Edition anniversaire
L’Institut français du Maroc accompagne dans le cadre de ce rendez-vous anniversaire le mois sacré en proposant des soirées de culture, de partage et de création, pensées comme des moments à vivre ensemble, au rythme des villes et des rencontres.
Les Nuits du Ramadan soufflent déjà leur vingtième bougie ! Placé sous le thème «Echos du monde», ce rendez-vous accompagne le mois sacré en proposant au public dans les principales villes, comme Tanger, Tétouan, Oujda, Fès, Meknès, Rabat, Casablanca et Marrakech, des soirées de culture, de partage et de création, pensées comme des moments à vivre ensemble, au rythme des lieux et des rencontres. Depuis deux décennies, «ce rendez-vous trace des passerelles entre les esthétiques, les générations et les imaginaires. Musique, danse et image s’y répondent librement, entre héritages vivants et formes contemporaines, entre ancrage local et dialogues ouverts sur le monde», selon l’Institut français du Maroc, initiateur de cet événement.
Pour cette édition anniversaire, un souffle nouveau traverse la programmation : celui de la danse, pensée comme un espace de partage, de résistance et de résonance collective. Le corps y prend toute sa place. Il rassemble, relie, transmet. Une énergie directe, presque contagieuse, qui invite à ressentir autant qu’à regarder. «Concerts, créations chorégraphiques, cinéma accompagné en live : chaque soirée propose une expérience sensible, à vivre ensemble, dans cette atmosphère singulière des nuits de Ramadan», fait savoir la même source.

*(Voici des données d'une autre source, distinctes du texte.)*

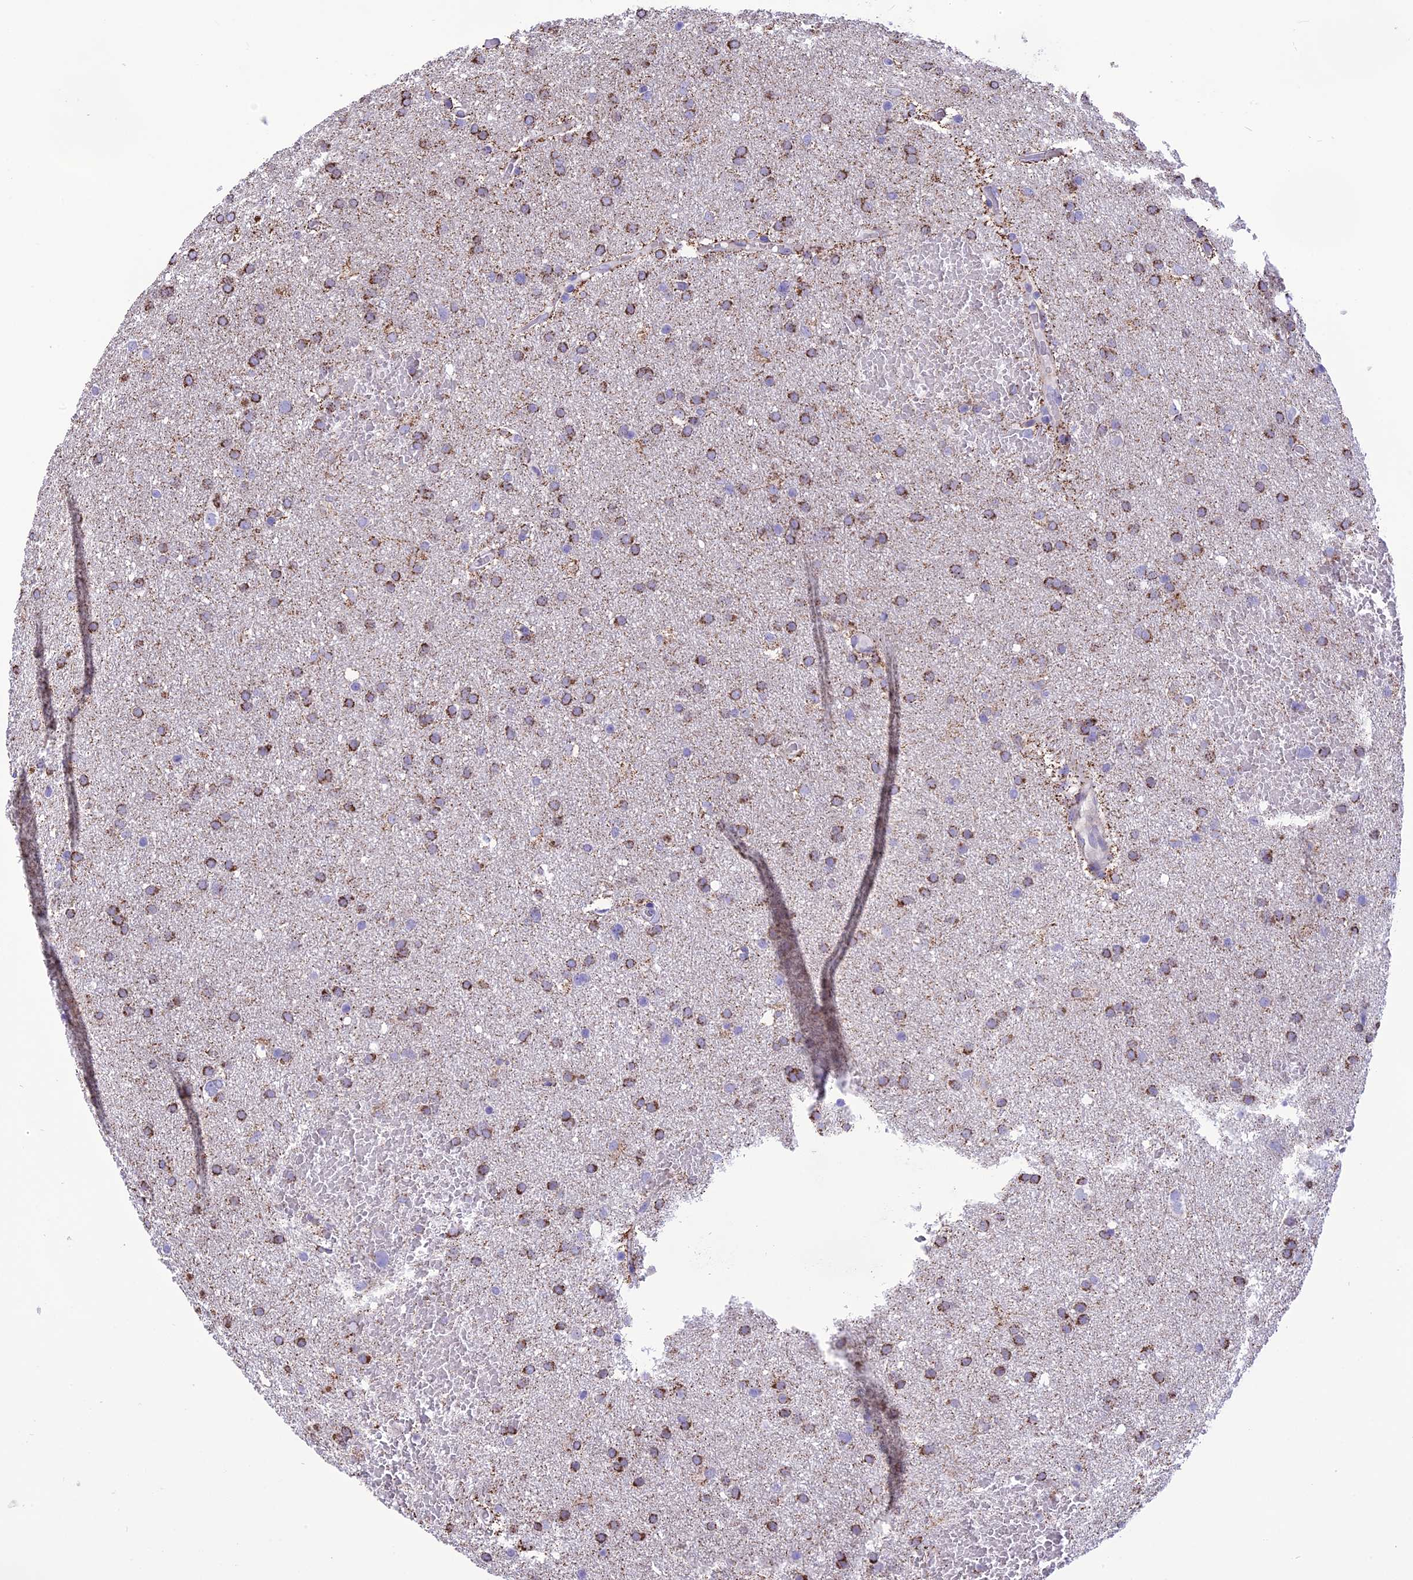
{"staining": {"intensity": "strong", "quantity": ">75%", "location": "cytoplasmic/membranous"}, "tissue": "glioma", "cell_type": "Tumor cells", "image_type": "cancer", "snomed": [{"axis": "morphology", "description": "Glioma, malignant, High grade"}, {"axis": "topography", "description": "Cerebral cortex"}], "caption": "Protein analysis of glioma tissue exhibits strong cytoplasmic/membranous expression in approximately >75% of tumor cells. Nuclei are stained in blue.", "gene": "DOC2B", "patient": {"sex": "female", "age": 36}}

Les Nuits proposent, du 20 février au 4 mars, pour le public et les visiteurs des sept villes de Tanger, Tétouan, Oujda, Fès, Meknès, Rabat et Casablanca, un ciné-concert exceptionnel avec le pianiste Serge Bromberg. Le temps d’une heure environ, le public redécouvre des trésors du cinéma muet, magnifiquement restaurés, portés par des figures emblématiques comme Max Linder, Buster Keaton ou Laurel et Hardy. Une traversée joyeuse et inventive, à partager ensemble, une fois la nuit tombée. L’Institut français du Maroc a choisi les six villes de Tanger, Fès, Kénitra, Rabat, Casablanca et Marrakech pour accueillir, du 25 février au 7 mars, «La Terre en transe», une création de Taoufiq Izeddiou. Avec cette pièce, ce chorégraphe convoque les corps, les mémoires et les rythmes du monde. Sur scène, neuf danseurs et trois musiciens s’engagent dans un rituel contemporain où se mêlent percussions traditionnelles et pulsations électroniques. Entre transe et abandon, le mouvement devient langage, le souffle devient lien.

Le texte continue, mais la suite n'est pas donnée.